§ Instrução dada: Transcreva sem nenhuma alteração a parte do texto sobre religião e vinho que começa nas palavras "No entanto, essa" e termina depois de "exportadora de vinho.".

━━━ Trecho do documento

Importante é  a versão, não o fato. Consta que um político é autor da frase; cujo nome não interessa, até porque em torno dessa autoria há também muitas versões. De todo modo, o fato é sempre unívoco, enquanto as versões são variante sem compromisso com a realidade. O assunto diz com o notório horror de algumas facções cristãs às bebidas alcoólicas, embora nenhum adepto dessas correntes, proibido de beber álcool, se lembre de perguntar de onde vem essa proibição. O islamismo não se inclui nessas correntes ambíguas, pelo óbvio: o Corão veda expressamente o consumo de bebida alcoólica – ou seja, sabe-se a origem desse veto ao álcool. Aliás, entre os livros religiosos, sempre achei que o Corão é, inteligentemente, muito objetivo.
Andei indagando dos religiosos inimigos do álcool onde, nos seus textos sagrados, está escrito que o adepto não pode degustar o vinho, por exemplo. Claro, só obtive respostas tolas, de cunho subjetivo, todas incoerentes. Larguei pra lá. Mas quando encontrei na Internet a afirmação – claramente manipulada – de que Cristo não bebia vinho, mas suco de uva, sem álcool, fiquei perplexo. Ora veja! Então, nas bodas de Canaã, como na última ceia, a “carta de vinhos” se resumia a... suco de uva. Oh, Diabo, cada vertente diz uma coisa!!
No entanto, essa é a versão. Quem se interessar vá ao Google e digite, por exemplo “Cristo bebia vinho?” E se divertirá com os malabarismos dos “escribas” para justificar, com foros de dogma feroz, a abominação ao álcool. E verá  como são marotos esses escribas que pregam, por escrito e por via oral, que na Bíblia só gentios, fariseus, fornicadores  e outras modalidades de ímpios, tomavam lá o seu vinhinho. A propósito, também consta que o mosto das melhores cepas, naquele tempo, era vinificado na Síria, então grande exportadora de vinho.

━━━━━━
━━━ Dados armazenados

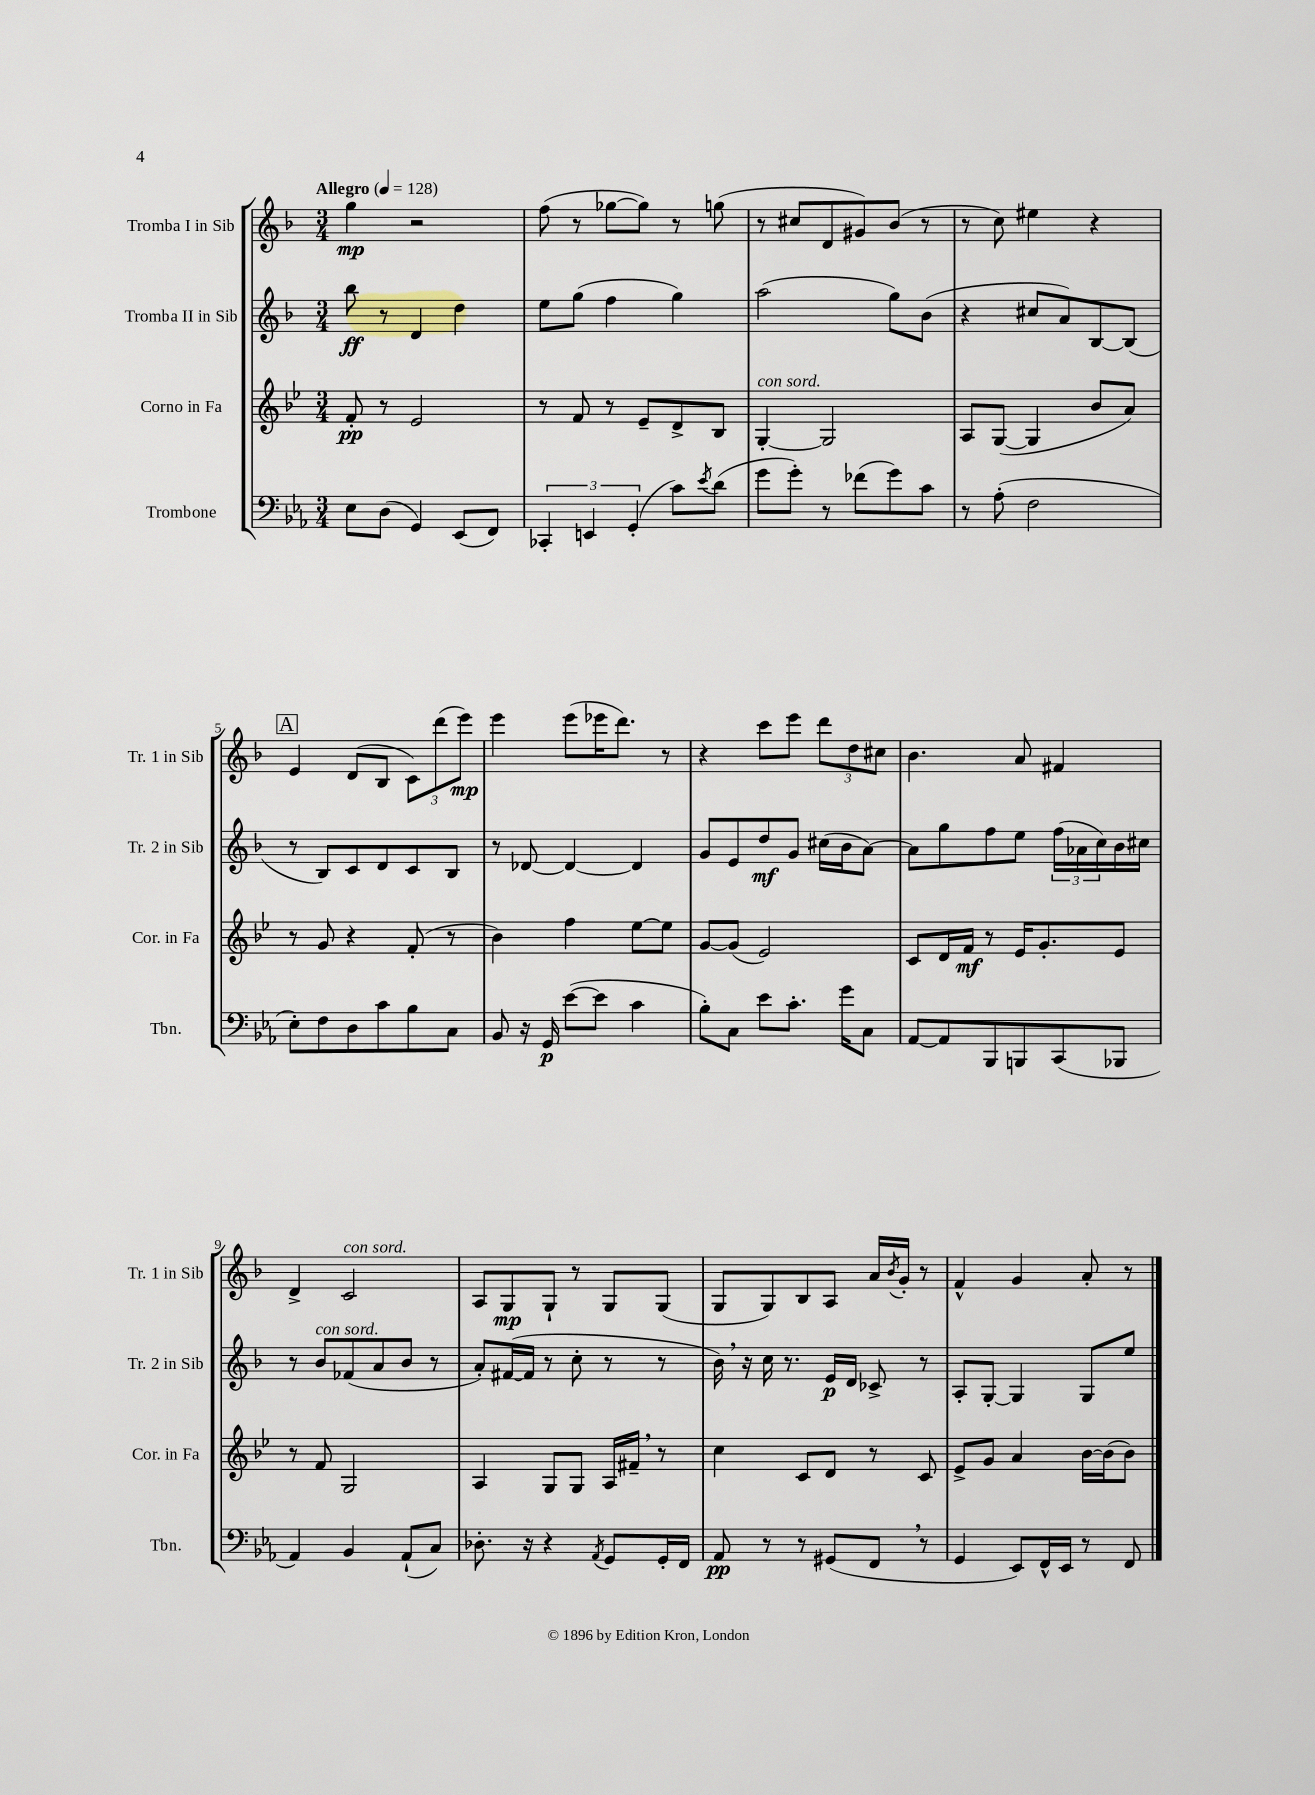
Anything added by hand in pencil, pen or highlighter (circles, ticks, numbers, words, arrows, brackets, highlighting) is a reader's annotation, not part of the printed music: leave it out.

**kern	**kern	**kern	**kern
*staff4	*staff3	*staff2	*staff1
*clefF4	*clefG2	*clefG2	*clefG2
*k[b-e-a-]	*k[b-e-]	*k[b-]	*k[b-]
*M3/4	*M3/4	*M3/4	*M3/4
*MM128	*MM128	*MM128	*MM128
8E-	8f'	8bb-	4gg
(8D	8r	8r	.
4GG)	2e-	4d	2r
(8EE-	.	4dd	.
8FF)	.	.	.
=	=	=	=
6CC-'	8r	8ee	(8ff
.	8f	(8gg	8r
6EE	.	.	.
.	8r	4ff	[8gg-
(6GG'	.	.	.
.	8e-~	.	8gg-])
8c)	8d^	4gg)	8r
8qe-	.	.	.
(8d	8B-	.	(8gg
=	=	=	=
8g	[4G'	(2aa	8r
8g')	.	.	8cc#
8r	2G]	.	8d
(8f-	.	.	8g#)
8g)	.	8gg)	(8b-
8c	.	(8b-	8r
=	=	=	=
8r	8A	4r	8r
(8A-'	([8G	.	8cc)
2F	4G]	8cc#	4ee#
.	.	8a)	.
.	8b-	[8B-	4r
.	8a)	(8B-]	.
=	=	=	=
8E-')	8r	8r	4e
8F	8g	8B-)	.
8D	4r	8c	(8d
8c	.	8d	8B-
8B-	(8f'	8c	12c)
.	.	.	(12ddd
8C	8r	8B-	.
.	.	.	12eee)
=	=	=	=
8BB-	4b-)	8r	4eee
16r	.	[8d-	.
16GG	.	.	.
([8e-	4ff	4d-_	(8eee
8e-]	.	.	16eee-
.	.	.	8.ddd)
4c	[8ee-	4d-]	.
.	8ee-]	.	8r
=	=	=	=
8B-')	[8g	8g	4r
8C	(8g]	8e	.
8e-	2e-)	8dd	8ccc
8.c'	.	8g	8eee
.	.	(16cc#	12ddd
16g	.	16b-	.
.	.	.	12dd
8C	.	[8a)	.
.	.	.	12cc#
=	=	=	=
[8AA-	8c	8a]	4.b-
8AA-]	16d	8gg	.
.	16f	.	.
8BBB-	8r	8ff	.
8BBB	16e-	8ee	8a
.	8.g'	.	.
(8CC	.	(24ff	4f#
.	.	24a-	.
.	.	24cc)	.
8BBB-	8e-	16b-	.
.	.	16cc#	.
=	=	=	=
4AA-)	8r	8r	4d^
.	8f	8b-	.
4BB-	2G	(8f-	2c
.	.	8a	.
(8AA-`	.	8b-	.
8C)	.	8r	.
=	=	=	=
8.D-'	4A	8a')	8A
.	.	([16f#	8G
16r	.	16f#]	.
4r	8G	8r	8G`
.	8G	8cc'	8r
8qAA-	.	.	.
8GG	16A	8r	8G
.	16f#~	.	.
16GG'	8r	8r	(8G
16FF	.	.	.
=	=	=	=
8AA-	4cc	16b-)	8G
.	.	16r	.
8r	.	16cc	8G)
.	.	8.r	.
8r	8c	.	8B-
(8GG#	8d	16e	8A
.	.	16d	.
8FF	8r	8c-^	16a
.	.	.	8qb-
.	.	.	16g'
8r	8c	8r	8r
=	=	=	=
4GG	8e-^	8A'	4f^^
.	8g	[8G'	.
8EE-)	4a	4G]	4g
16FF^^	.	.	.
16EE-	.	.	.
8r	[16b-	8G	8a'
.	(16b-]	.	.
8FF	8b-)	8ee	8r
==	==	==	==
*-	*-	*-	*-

━━━━━━

§ Solução escrita:
No entanto, essa é a versão. Quem se interessar vá ao Google e digite, por exemplo “Cristo bebia vinho?” E se divertirá com os malabarismos dos “escribas” para justificar, com foros de dogma feroz, a abominação ao álcool. E verá  como são marotos esses escribas que pregam, por escrito e por via oral, que na Bíblia só gentios, fariseus, fornicadores  e outras modalidades de ímpios, tomavam lá o seu vinhinho. A propósito, também consta que o mosto das melhores cepas, naquele tempo, era vinificado na Síria, então grande exportadora de vinho.